En su libro "La Gestión de la Escuela - Una guía para las escuelas Waldorf", Valentin Wember nos invita a repensar la forma en que estructuramos nuestras comunidades educativas. Wember retoma los conceptos fundamentales de Rudolf Steiner sobre la Trimembración Social y los aplica magistralmente al organismo escolar.
A diferencia de una empresa tradicional, regida por una jerarquía vertical de "jefes y empleados", una escuela Waldorf es un organismo vivo que requiere un equilibrio entre tres esferas:
1. La Esfera Cultural-Pedagógica (Libertad)
El alma de la escuela. Esta esfera está guiada por el Claustro de Maestros. Aquí debe primar la libertad total en el aula. Los maestros, basados en el estudio del niño y en la antroposofía, son quienes deciden el "cómo" enseñar.

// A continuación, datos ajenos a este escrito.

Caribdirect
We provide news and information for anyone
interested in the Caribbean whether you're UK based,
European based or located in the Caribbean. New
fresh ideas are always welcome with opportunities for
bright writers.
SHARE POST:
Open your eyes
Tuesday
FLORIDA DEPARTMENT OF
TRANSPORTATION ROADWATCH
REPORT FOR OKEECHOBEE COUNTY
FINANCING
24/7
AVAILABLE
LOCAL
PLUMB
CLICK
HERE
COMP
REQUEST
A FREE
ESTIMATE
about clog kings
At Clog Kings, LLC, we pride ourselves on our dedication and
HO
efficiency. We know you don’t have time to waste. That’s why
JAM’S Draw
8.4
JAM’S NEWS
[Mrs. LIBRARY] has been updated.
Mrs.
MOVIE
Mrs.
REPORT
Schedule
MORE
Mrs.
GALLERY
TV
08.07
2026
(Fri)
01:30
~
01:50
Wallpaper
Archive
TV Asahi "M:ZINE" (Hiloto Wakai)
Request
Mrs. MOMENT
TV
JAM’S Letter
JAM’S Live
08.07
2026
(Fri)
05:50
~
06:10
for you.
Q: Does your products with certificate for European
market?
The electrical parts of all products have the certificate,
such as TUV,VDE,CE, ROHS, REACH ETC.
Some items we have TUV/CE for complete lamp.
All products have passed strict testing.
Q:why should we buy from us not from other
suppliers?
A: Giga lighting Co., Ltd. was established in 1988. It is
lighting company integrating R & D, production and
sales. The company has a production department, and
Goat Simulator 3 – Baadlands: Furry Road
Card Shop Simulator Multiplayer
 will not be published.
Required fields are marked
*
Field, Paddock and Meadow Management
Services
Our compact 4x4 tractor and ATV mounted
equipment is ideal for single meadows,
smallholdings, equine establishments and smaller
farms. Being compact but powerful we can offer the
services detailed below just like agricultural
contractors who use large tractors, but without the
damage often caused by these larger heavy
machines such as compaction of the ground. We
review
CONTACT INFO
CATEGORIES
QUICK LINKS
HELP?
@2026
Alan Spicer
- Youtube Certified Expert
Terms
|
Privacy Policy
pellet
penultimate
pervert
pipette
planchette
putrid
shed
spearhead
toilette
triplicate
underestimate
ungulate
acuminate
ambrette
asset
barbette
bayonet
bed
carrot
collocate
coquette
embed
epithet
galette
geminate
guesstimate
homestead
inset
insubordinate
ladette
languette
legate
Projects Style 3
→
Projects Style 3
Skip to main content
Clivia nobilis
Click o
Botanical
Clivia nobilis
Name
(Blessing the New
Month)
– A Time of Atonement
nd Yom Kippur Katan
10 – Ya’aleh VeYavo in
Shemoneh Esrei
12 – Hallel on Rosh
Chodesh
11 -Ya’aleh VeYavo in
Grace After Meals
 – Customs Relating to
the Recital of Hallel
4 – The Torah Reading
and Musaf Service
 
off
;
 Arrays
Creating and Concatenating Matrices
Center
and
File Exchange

No deben existir presiones económicas ni mandatos burocráticos que coarten la libertad pedagógica.
2. La Esfera del Derecho (Igualdad)
Aquí encontramos al Directorio o la administración institucional. Esta esfera se asegura de que la escuela funcione dentro de los marcos legales del país, vela por la igualdad de derechos entre todos los miembros de la comunidad y regula los acuerdos formales. Según Wember, su tarea no es mandar sobre la pedagogía, sino protegerla.
3. La Esfera Económica (Fraternidad)
La economía en una escuela Waldorf no busca el lucro, sino la sustentabilidad. Aquí entran los apoderados, benefactores y la administración financiera. El principio que rige esta esfera es la Fraternidad: cada uno aporta según sus capacidades y recibe según las necesidades de la escuela. Wember destaca que cuando las familias comprenden esto, el pago de la colegiatura deja de ser una "compra de servicios" y se transforma en un aporte consciente a la educación de la humanidad.
La correcta comprensión y separación de estas tres esferas evita la mayoría de los conflictos escolares. Cuando la administración intenta imponer cómo enseñar, o cuando los maestros deben preocuparse por la contabilidad en lugar del currículum, el organismo enferma. Wember nos recuerda que la salud de la escuela depende de que cada esfera respete a las otras, operando en total autonomía pero bajo un propósito común.